The tiny feminist’s brows rose. “Does
she
know this?”

“She will soon,” Jax said under his breath and gave chase. Marietta had thirty yards on him, and she was walking in the dead center of the hall. The better, he thought, not to crash into anything. Her hair was mussed, and she was wearing another one of those amorphous tent dresses, this one in dreary shades of black and gray. On top of it, she’d thrown on an unstructured black jacket. From behind, she looked like a walking sack.

“Hey, wait a minute,” he yelled, running to catch up with her. The bottoms of his fine leather shoes echoed in the hallway, and she walked even faster. He’d almost caught her when she took an abrupt turn and rammed into the side of an office door.

“Oof.”

“Careful,” Jax said, noting that the name on the door was her own. Ignoring him, she threw it open and bumped into the edge of a shining mahogany desk on the way to her file cabinet. Rubbing her leg with one hand, she rummaged through some file folders with the other. After a few moments, she drew out one and handed it to him.

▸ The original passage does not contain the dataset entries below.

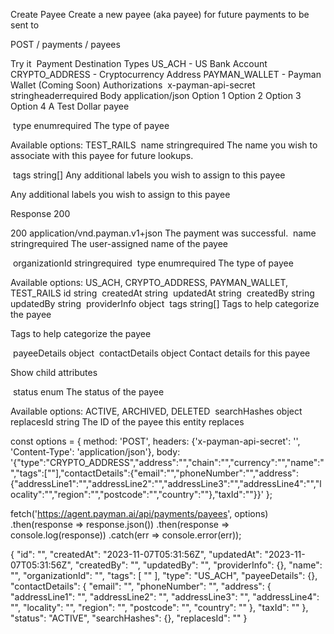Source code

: Create Payee
Create a new payee (aka payee) for future payments to be sent to

POST
/
payments
/
payees

Try it
​
Payment Destination Types
US_ACH - US Bank Account
CRYPTO_ADDRESS - Cryptocurrency Address
PAYMAN_WALLET - Payman Wallet (Coming Soon)
Authorizations
​
x-payman-api-secret
stringheaderrequired
Body
application/json
Option 1
Option 2
Option 3
Option 4
A Test Dollar payee

​
type
enum<string>required
The type of payee

Available options: TEST_RAILS 
​
name
stringrequired
The name you wish to associate with this payee for future lookups.

​
tags
string[]
Any additional labels you wish to assign to this payee

Any additional labels you wish to assign to this payee

Response
200

200
application/vnd.payman.v1+json
The payment was successful.
​
name
stringrequired
The user-assigned name of the payee

​
organizationId
stringrequired
​
type
enum<string>required
The type of payee

Available options: US_ACH, CRYPTO_ADDRESS, PAYMAN_WALLET, TEST_RAILS 
​
id
string
​
createdAt
string
​
updatedAt
string
​
createdBy
string
​
updatedBy
string
​
providerInfo
object
​
tags
string[]
Tags to help categorize the payee

Tags to help categorize the payee

​
payeeDetails
object
​
contactDetails
object
Contact details for this payee


Show child attributes

​
status
enum<string>
The status of the payee

Available options: ACTIVE, ARCHIVED, DELETED 
​
searchHashes
object
​
replacesId
string
The ID of the payee this entity replaces




const options = {
  method: 'POST',
  headers: {'x-payman-api-secret': '<api-key>', 'Content-Type': 'application/json'},
  body: '{"type":"CRYPTO_ADDRESS","address":"<string>","chain":"<string>","currency":"<string>","name":"<string>","tags":["<string>"],"contactDetails":{"email":"<string>","phoneNumber":"<string>","address":{"addressLine1":"<string>","addressLine2":"<string>","addressLine3":"<string>","addressLine4":"<string>","locality":"<string>","region":"<string>","postcode":"<string>","country":"<string>"},"taxId":"<string>"}}'
};

fetch('https://agent.payman.ai/api/payments/payees', options)
  .then(response => response.json())
  .then(response => console.log(response))
  .catch(err => console.error(err));




  {
  "id": "<string>",
  "createdAt": "2023-11-07T05:31:56Z",
  "updatedAt": "2023-11-07T05:31:56Z",
  "createdBy": "<string>",
  "updatedBy": "<string>",
  "providerInfo": {},
  "name": "<string>",
  "organizationId": "<string>",
  "tags": [
    "<string>"
  ],
  "type": "US_ACH",
  "payeeDetails": {},
  "contactDetails": {
    "email": "<string>",
    "phoneNumber": "<string>",
    "address": {
      "addressLine1": "<string>",
      "addressLine2": "<string>",
      "addressLine3": "<string>",
      "addressLine4": "<string>",
      "locality": "<string>",
      "region": "<string>",
      "postcode": "<string>",
      "country": "<string>"
    },
    "taxId": "<string>"
  },
  "status": "ACTIVE",
  "searchHashes": {},
  "replacesId": "<string>"
}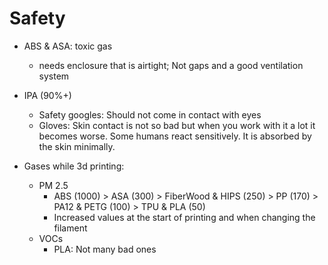 # Safety

- ABS & ASA: toxic gas 
  - needs enclosure that is airtight; Not gaps and a good ventilation system

- IPA (90%+)
  - Safety googles: Should not come in contact with eyes
  - Gloves: Skin contact is not so bad but when you work with it a lot it becomes worse. Some humans react sensitively. It is absorbed by the skin minimally.

- Gases while 3d printing:
  - PM 2.5
    - ABS (1000) > ASA (300) > FiberWood & HIPS (250) > PP (170) > PA12 & PETG (100) > TPU & PLA (50)
    - Increased values at the start of printing and when changing the filament
  - VOCs
    - PLA: Not many bad ones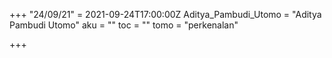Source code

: +++
"24/09/21" = 2021-09-24T17:00:00Z
Aditya_Pambudi_Utomo = "Aditya Pambudi Utomo"
aku = ""
toc = ""
tomo = "perkenalan"

+++
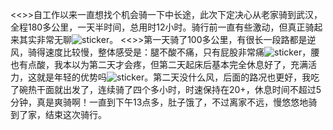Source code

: <<>>自工作以来一直想找个机会骑一下中长途，此次下定决心从老家骑到武汉，全程180多公里，一天半时间，总用时12小时。骑行前一直有些激动，但真正骑起来其实非常无聊![sticker](cube/28)。
<<>>第一天骑了100多公里，有很长一段路都是逆风，骑得速度比较慢，整体感受是：腿不酸不痛，只有屁股非常痛![sticker](cube/8)，腰也有点酸，我本以为第二天才会疼，但第二天起床后基本完全休息好了，充满活力，这就是年轻的优势吗![sticker](aru/79)。第二天没什么风，后面的路况也更好，我吃了碗热干面就出发了，连续骑了四个多小时，时速保持在20+，休息时间不超过5分钟，真是爽骑啊！一直到下午13点多，肚子饿了，不过离家不远，慢悠悠地骑到了家，结束这次骑行。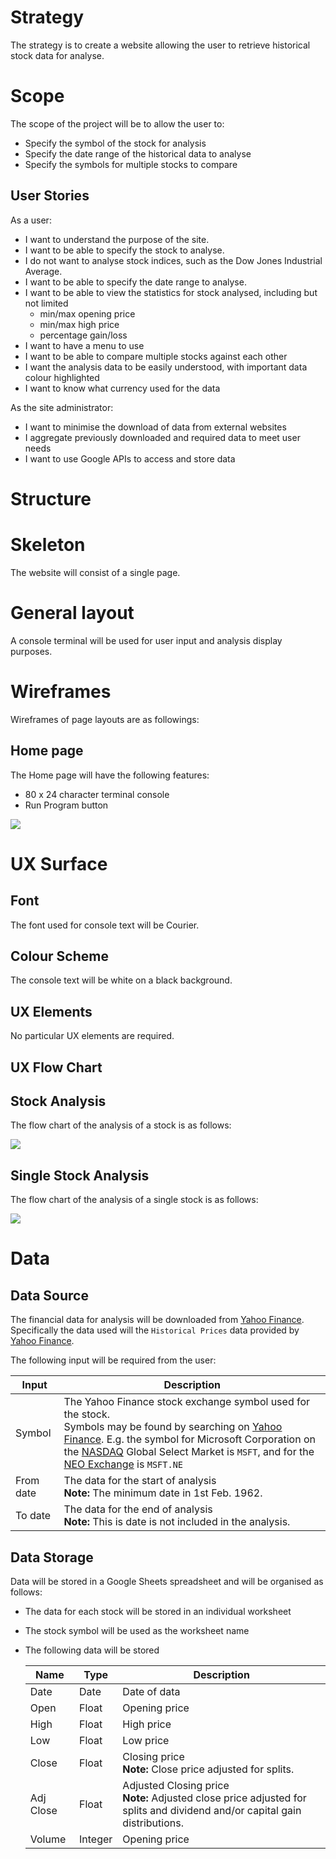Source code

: 
# Strategy
The strategy is to create a website allowing the user to retrieve historical stock data for analyse.

# Scope
The scope of the project will be to allow the user to:
- Specify the symbol of the stock for analysis
- Specify the date range of the historical data to analyse
- Specify the symbols for multiple stocks to compare


## User Stories
As a user:
- I want to understand the purpose of the site.
- I want to be able to specify the stock to analyse.
- I do not want to analyse stock indices, such as the Dow Jones Industrial Average.
- I want to be able to specify the date range to analyse.
- I want to be able to view the statistics for stock analysed, including but not limited
  - min/max opening price
  - min/max high price
  - percentage gain/loss
- I want to have a menu to use
- I want to be able to compare multiple stocks against each other
- I want the analysis data to be easily understood, with important data colour highlighted
- I want to know what currency used for the data

As the site administrator:
- I want to minimise the download of data from external websites
- I aggregate previously downloaded and required data to meet user needs
- I want to use Google APIs to access and store data

# Structure

# Skeleton
The website will consist of a single page.

# General layout
A console terminal will be used for user input and analysis display purposes.

# Wireframes
Wireframes of page layouts are as followings:

## Home page

The Home page will have the following features:
- 80 x 24 character terminal console
- Run Program button

![](img/analastock-home.drawio.png)

# UX Surface
## Font
The font used for console text will be Courier.

## Colour Scheme

The console text will be white on a black background.

## UX Elements

No particular UX elements are required.

## UX Flow Chart

## Stock Analysis
The flow chart of the analysis of a stock is as follows:

![](img/analastock-analyse-stock.drawio.png)

## Single Stock Analysis
The flow chart of the analysis of a single stock is as follows:

![](img/analastock-analyse-1-stock.drawio.png)

# Data
## Data Source
The financial data for analysis will be downloaded from [Yahoo Finance](https://finance.yahoo.com/).
Specifically the data used will the `Historical Prices` data provided by [Yahoo Finance](https://finance.yahoo.com/).

The following input will be required from the user:

| Input | Description |
|-------|-------------|
| Symbol | The Yahoo Finance stock exchange symbol used for the stock.<br>Symbols may be found by searching on [Yahoo Finance](https://finance.yahoo.com/). E.g. the symbol for Microsoft Corporation on the [NASDAQ](https://www.nasdaq.com/) Global Select Market is `MSFT`, and for the [NEO Exchange](https://www.neo.inc/) is `MSFT.NE` |
| From date | The data for the start of analysis<br>__Note:__ The minimum date in 1st Feb. 1962. |
| To date | The data for the end of analysis<br>__Note:__ This is date is not included in the analysis. |

## Data Storage

Data will be stored in a Google Sheets spreadsheet and will be organised as follows:
- The data for each stock will be stored in an individual worksheet
- The stock symbol will be used as the worksheet name
- The following data will be stored

    | Name | Type | Description |
    |------|------|-------------|
    | Date | Date | Date of data |
    | Open | Float | Opening price |
    | High | Float | High price |
    | Low  | Float | Low price |
    | Close | Float | Closing price<br>__Note:__ Close price adjusted for splits. |
    | Adj Close | Float | Adjusted Closing price<br>__Note:__ Adjusted close price adjusted for splits and dividend and/or capital gain distributions. |
    | Volume | Integer | Opening price |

“There,” she said, sounding as though she’d just won a battle. “You can’t argue with that.”

Jax read the heading of the file folder in his hands: “Coolidge Effect on male sexual behavior.” Because he couldn’t help himself, he flipped open the folder.

The first page contained an anecdote about President Calvin Coolidge and his wife being given separate tours of a government chicken farm. When Mrs. Coolidge witnessed a rooster copulating with a hen, she asked the attendant how often the rooster engaged in such behavior. “Dozens of times each day,” the attendant answered. She requested that he please tell that to the president. The president, after hearing about the randy rooster, asked the attendant if the rooster always copulated with the same hen. “Oh, no,” replied the attendant, “always a different one.” The president reportedly quipped, “Please mention that fact to Mrs. Coolidge.”

Jax laughed.
“I don’t see what’s so funny,” Marietta said.
“Do you think President Coolidge actually said that or is it an apocryphal tale?”

“What?” Marietta came across the room, uneventfully this time, and snatched the folder from his hands. She took out the top paper and held it inches from her eyes. “I obviously gave you the wrong folder.”

“You didn’t answer my question. Do you think he said that?”
“Of course he said it.” She moved back to the file cabinet. “The Coolidge Effect is an accepted scientific term.”
“Meaning?”

“It means that males have a tendency to lose interest in their current sexual partners whereas they can be stimulated indefinitely by a variety of partners.”

Jax could just make out the shape of her delectable rear as she bent over the cabinet. If they hadn’t had more important matters to discuss, he would have disputed the Coolidge Effect. Having sex with her hadn’t diminished his interest in the slightest. Despite what she’d done.